== Required action ==
Please copy every line below that contains the word "many". Case counts.
[Source material Boundary: Start]
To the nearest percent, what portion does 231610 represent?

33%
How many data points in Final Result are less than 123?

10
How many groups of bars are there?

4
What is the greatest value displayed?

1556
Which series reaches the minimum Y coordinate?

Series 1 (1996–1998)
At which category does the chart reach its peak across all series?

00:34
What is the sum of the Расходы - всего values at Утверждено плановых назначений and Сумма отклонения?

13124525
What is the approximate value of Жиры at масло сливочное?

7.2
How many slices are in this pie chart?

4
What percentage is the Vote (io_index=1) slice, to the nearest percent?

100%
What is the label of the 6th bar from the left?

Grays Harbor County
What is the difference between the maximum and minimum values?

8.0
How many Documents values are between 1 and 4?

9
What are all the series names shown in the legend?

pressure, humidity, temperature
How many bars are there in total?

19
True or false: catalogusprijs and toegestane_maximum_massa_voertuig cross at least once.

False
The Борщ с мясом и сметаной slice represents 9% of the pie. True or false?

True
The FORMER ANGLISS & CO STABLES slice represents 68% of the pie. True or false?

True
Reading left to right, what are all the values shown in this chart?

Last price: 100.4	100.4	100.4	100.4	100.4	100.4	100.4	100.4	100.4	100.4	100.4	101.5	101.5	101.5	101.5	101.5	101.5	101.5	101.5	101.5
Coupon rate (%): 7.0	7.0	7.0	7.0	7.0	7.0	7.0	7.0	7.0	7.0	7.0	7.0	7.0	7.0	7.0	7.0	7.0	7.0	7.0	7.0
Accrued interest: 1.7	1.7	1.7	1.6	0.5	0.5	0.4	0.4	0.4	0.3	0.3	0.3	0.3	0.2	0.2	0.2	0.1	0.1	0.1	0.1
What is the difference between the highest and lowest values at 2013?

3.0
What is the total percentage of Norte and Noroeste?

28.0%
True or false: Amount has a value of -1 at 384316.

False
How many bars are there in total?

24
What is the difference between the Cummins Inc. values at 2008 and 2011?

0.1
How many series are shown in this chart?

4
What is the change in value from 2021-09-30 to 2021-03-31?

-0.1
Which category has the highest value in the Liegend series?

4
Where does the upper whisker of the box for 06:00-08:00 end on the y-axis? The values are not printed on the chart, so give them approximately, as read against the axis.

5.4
[Source material Boundary: End]
== Exercise output ==
How many data points in Final Result are less than 123?
How many groups of bars are there?
How many slices are in this pie chart?
How many Documents values are between 1 and 4?
How many bars are there in total?
How many bars are there in total?
How many series are shown in this chart?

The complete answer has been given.